There are quite a few myths about sleep, today we focus on the three most popular myths. In addition to these myths, we will share a few tips to improve your sleep in this article. As you might know by now, sleep is just as important as good nutrition.
Sleep myth: Sleeping less than 7 hours a day isn’t bad
Getting enough sleep is critical, as the body performs repair work when we are sleeping. During sleep, the body carries out repair in cells, tissue and organs, among other things. In addition, many inflammations in the body are eliminated so that the immune system functions better.
How much sleep do we need exactly? Adults need between seven and nine hours of sleep per night. The time asleep can be adjusted according to the lifestyle and needs. When there is a lack of sleep, we run the risk of getting sick more quickly.
Sleep myth: Snoring is normal
Although one in five men and one in ten women snore, it is not normal to snore. When our airways are clear, we sleep quietly and peacefully. However, some have a slightly narrowed airway that becomes slightly blocked during sleep. In many cases this is harmless. However, snoring often keeps us from a deep sleep.

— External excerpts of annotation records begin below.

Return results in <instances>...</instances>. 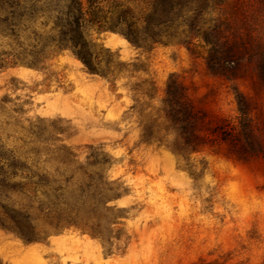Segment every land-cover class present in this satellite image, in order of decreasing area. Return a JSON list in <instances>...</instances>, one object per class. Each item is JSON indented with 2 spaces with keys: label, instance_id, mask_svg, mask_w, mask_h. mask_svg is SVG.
<instances>
[{
  "label": "rangeland",
  "instance_id": "rangeland-1",
  "mask_svg": "<svg viewBox=\"0 0 264 264\" xmlns=\"http://www.w3.org/2000/svg\"><path fill=\"white\" fill-rule=\"evenodd\" d=\"M200 17L241 57L239 77L210 72L201 36L142 49L93 29L108 76L69 49L0 70V203L39 233L0 224V264H264V0H207ZM171 75L205 113L198 129L231 127L226 141L216 128L208 148L184 145L163 112ZM244 128L263 145L245 158Z\"/></svg>",
  "mask_w": 264,
  "mask_h": 264
},
{
  "label": "trees",
  "instance_id": "trees-1",
  "mask_svg": "<svg viewBox=\"0 0 264 264\" xmlns=\"http://www.w3.org/2000/svg\"><path fill=\"white\" fill-rule=\"evenodd\" d=\"M207 0H0V39H8V49L0 50V70L15 64L43 68L55 53L69 49L89 73L108 76L112 73L109 61L104 65L97 59V43L89 39L87 30H111L121 34L130 44L142 49H152L155 44L177 39L190 44V39L201 36L211 47L205 63L213 75L225 79L239 77L241 57L232 46L223 47L219 27L201 32V13ZM186 25V28H181ZM14 45V47H13ZM238 110L246 114V105L237 93ZM163 112L179 130L184 145L191 151H201L210 146L209 137L215 129L221 130L219 138L226 141L227 132L234 129L218 126L206 132L198 125L205 113L196 110L186 85L171 75L168 78ZM243 143L236 145L237 154L250 157L262 148L252 131L244 128ZM224 134V136H222ZM235 141V139H234ZM0 224L8 226L24 240L38 238L32 218L24 207L13 208L0 203ZM49 215V213H48ZM58 216V215H57ZM66 223L68 221H65ZM65 223V224H66ZM62 225L54 223L53 229ZM98 234V233H94ZM201 264H218L203 262Z\"/></svg>",
  "mask_w": 264,
  "mask_h": 264
}]
</instances>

Sleep myth: Drinking alcohol at night helps you sleep
One of the most well-known myths is that you sleep better when you drink alcohol. That indeed seems so, but nothing could be further from the truth. When you drink alcohol before going to sleep, you sleep less deeply and very restless. In addition, the REM phase is slowed down and shortened.
Your sleep quality deteriorates, which disrupts your circadian rhythm.
Improve your sleep with these tips
- Stick to a tightly regulated sleep-wake rhythm.
Go to bed at the same time every day and get up at the same time in the morning.
- Minimize caffeine intake before going to sleep.
The half-life of caffeine is extremely high, so that the caffeine is still present in the body hours after consuming it.
- Minimize alcohol intake before going to sleep.
- Provide a dark, cool and quiet sleeping environment.
- Minimize exposure to screens before going to sleep.
This ensures that the production of the nighttime hormone melatonin is temporarily disrupted. Glasses with orange lenses are an alternative to be able to continue using screens.